_Tasks and exercises_:
**A.** In the passage about Musharraf and the US, who was given the right to run the new Gwadar port?
**B.** Copy the passage about Musharraf and the US word for word, starting at "Yet another interpretation" and ending at "on nuclear matters.".

_Selected extract_:
BEGIN

Yet another interpretation is that Musharraf has taken some independent and bold decisions that have displeased the US, and one way to get him back in line is to rattle him by supporting “democratic forces” in this crisis. An example of a relatively independent decision the general has taken is to grant administration and operation of the newly constructed Gwadar port (between Karachi andBandar Abbas, Iran) to a Singaporean firm in which the Chinese government has minor interest, rather than to a Dubai-based firm under the US’s influence. On energy matters, the general has also stated that Pakistan will definitely like to go ahead with the $7-billion Iran-Pakistan-India (IPI) gas-pipeline project even if India pulls out of it. This goes against the US’s stated preference for the rest of the world to not cooperate with Iran because of its defiance on nuclear matters.
It is also possible to view the current crisis in light of US and European pressure on Pakistan to “do more” in support of US and NATO forces in Afghanistan. This crisis may be meant to divert attention from serious fighting that erupted without warning on March 20 in South Waziristan, where “tribal people”, accused for years by the US and Pakistani governments of supporting and harbouring foreign fighters, abruptly turned on their foreign brothers, killing and injuring hundreds according to government reports. Musharraf’s government has not hidden its satisfaction at the renewed fighting. In fact, it appears that at US insistence Pakistani security forces and agencies have launched a strong attack on foreign fighters, using heavy artillery and helicopters and taking their injured to Combined Military Hospitals. They did it before, when the Taliban movement was formed, organised and equipped with arms in 1994-96, when regular security agencies fought as “local tribesmen” on behalf of the Taliban.

END

_Dataset_:

BEGIN

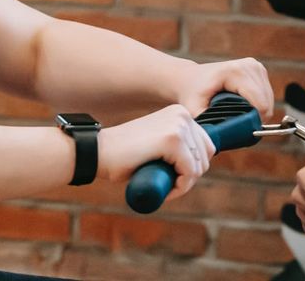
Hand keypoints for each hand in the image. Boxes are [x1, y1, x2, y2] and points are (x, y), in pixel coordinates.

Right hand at [97, 104, 215, 197]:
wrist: (98, 152)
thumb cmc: (124, 156)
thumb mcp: (158, 145)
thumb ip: (177, 146)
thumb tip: (202, 163)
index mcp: (180, 113)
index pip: (206, 145)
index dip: (192, 167)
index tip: (173, 177)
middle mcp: (183, 115)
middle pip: (206, 156)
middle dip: (189, 176)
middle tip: (168, 185)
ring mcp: (178, 126)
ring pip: (199, 167)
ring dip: (184, 184)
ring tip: (164, 187)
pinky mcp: (173, 140)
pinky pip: (190, 173)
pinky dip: (180, 188)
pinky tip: (165, 191)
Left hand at [173, 58, 273, 121]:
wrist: (190, 77)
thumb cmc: (192, 94)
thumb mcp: (194, 110)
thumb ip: (208, 125)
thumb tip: (222, 139)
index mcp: (237, 73)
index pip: (260, 104)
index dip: (254, 122)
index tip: (240, 131)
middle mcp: (250, 66)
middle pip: (266, 103)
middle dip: (255, 119)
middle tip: (237, 126)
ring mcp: (256, 66)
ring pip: (269, 100)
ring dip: (258, 113)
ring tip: (239, 118)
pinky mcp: (259, 69)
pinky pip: (267, 95)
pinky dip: (259, 105)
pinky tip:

END

_Responses to the tasks_:
**A.** A Singaporean firm in which the Chinese government has a minor interest.

**B.**
Yet another interpretation is that Musharraf has taken some independent and bold decisions that have displeased the US, and one way to get him back in line is to rattle him by supporting “democratic forces” in this crisis. An example of a relatively independent decision the general has taken is to grant administration and operation of the newly constructed Gwadar port (between Karachi andBandar Abbas, Iran) to a Singaporean firm in which the Chinese government has minor interest, rather than to a Dubai-based firm under the US’s influence. On energy matters, the general has also stated that Pakistan will definitely like to go ahead with the $7-billion Iran-Pakistan-India (IPI) gas-pipeline project even if India pulls out of it. This goes against the US’s stated preference for the rest of the world to not cooperate with Iran because of its defiance on nuclear matters.